TASK GOAL :: Retype the material below line for line, leaving out the pictures.

SOURCE DATA ::
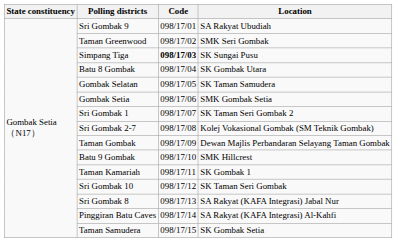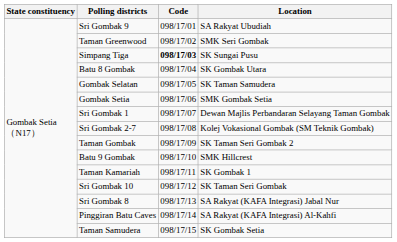Sri Gombak 1 | Location: SK Taman Seri Gombak 2 -> Dewan Majlis Perbandaran Selayang Taman Gombak
Taman Gombak | Location: Dewan Majlis Perbandaran Selayang Taman Gombak -> SK Taman Seri Gombak 2
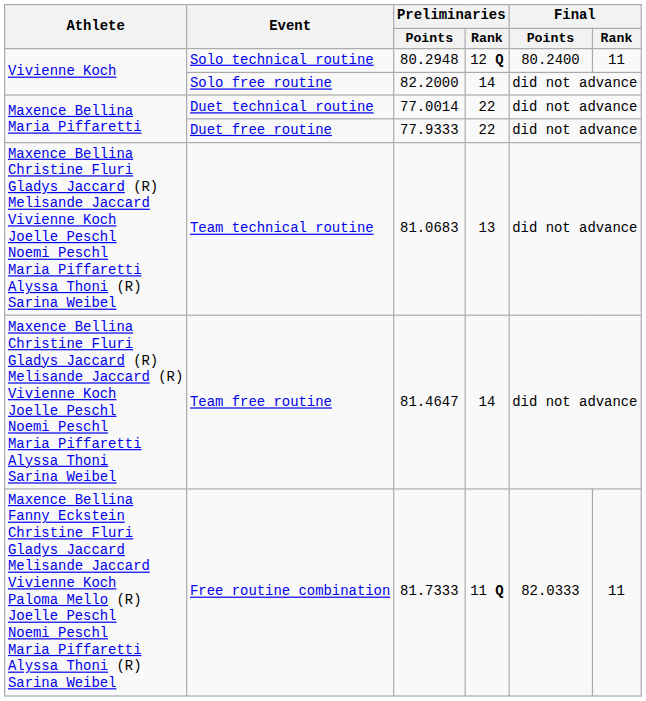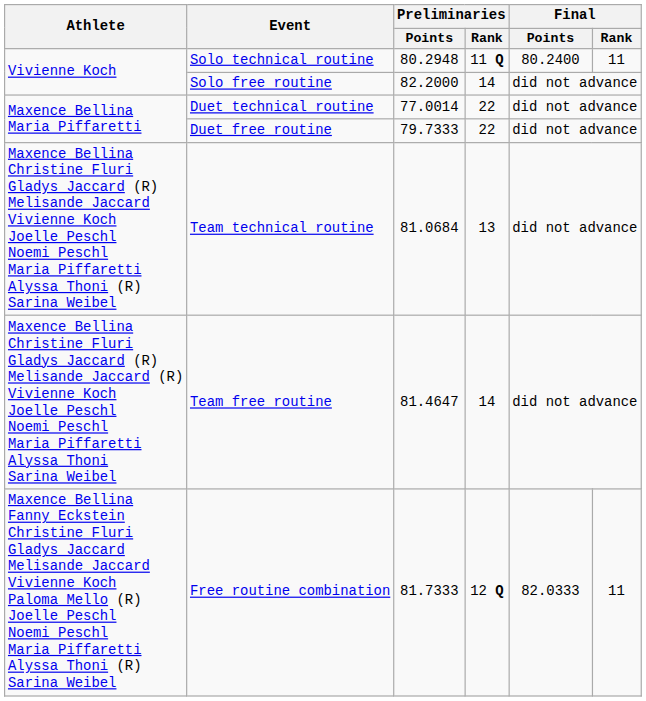Solo technical routine | Preliminaries / Rank: 12 Q -> 11 Q
Duet free routine | Preliminaries / Points: 77.9333 -> 79.7333
Team technical routine | Preliminaries / Points: 81.0683 -> 81.0684
Free routine combination | Preliminaries / Rank: 11 Q -> 12 Q
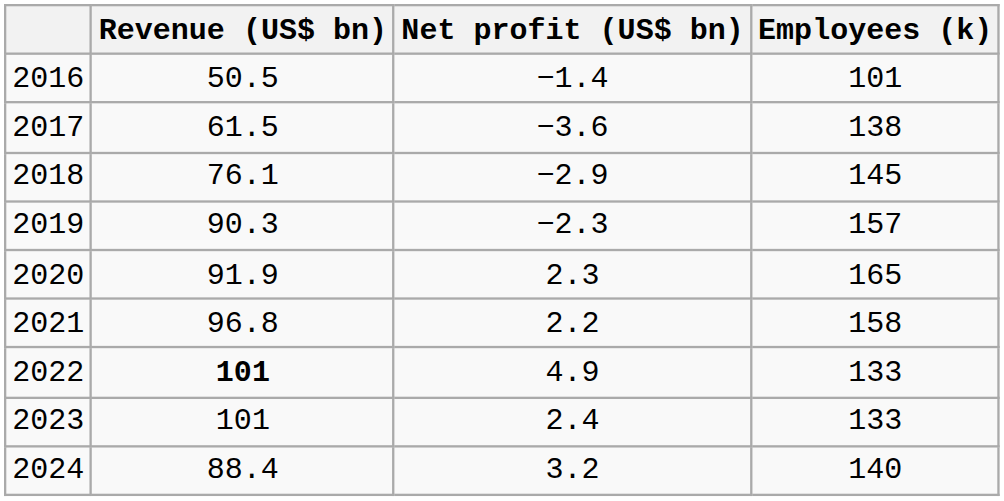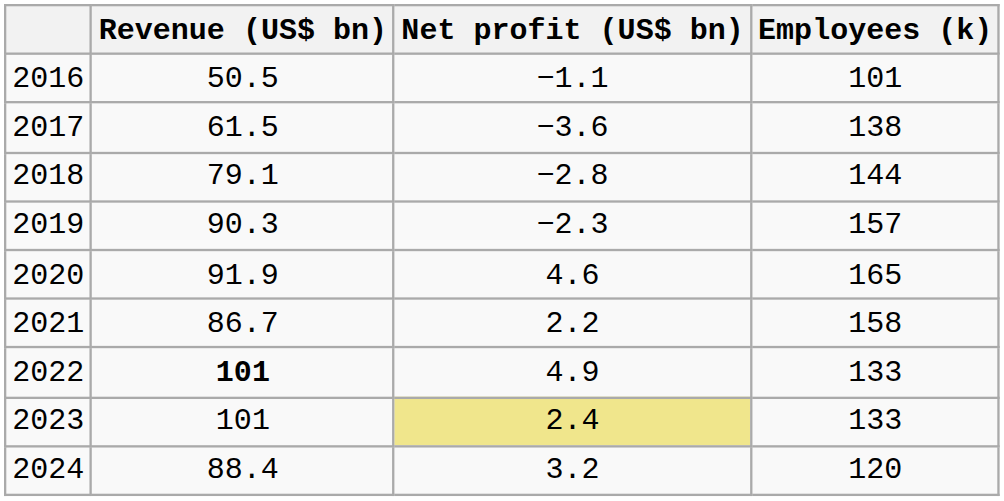2016 | Net profit (US$ bn): −1.4 -> −1.1
2018 | Revenue (US$ bn): 76.1 -> 79.1
2018 | Net profit (US$ bn): −2.9 -> −2.8
2018 | Employees (k): 145 -> 144
2020 | Net profit (US$ bn): 2.3 -> 4.6
2021 | Revenue (US$ bn): 96.8 -> 86.7
2023 | Net profit (US$ bn): no background -> khaki background
2024 | Employees (k): 140 -> 120
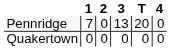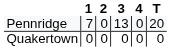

RESPONSE TO THE TASK ::
Sri Gombak 1 | Location: SK Taman Seri Gombak 2 -> Dewan Majlis Perbandaran Selayang Taman Gombak
Taman Gombak | Location: Dewan Majlis Perbandaran Selayang Taman Gombak -> SK Taman Seri Gombak 2
Solo technical routine | Preliminaries / Rank: 12 Q -> 11 Q
Duet free routine | Preliminaries / Points: 77.9333 -> 79.7333
Team technical routine | Preliminaries / Points: 81.0683 -> 81.0684
Free routine combination | Preliminaries / Rank: 11 Q -> 12 Q
2016 | Net profit (US$ bn): −1.4 -> −1.1
2018 | Revenue (US$ bn): 76.1 -> 79.1
2018 | Net profit (US$ bn): −2.9 -> −2.8
2018 | Employees (k): 145 -> 144
2020 | Net profit (US$ bn): 2.3 -> 4.6
2021 | Revenue (US$ bn): 96.8 -> 86.7
2023 | Net profit (US$ bn): no background -> khaki background
2024 | Employees (k): 140 -> 120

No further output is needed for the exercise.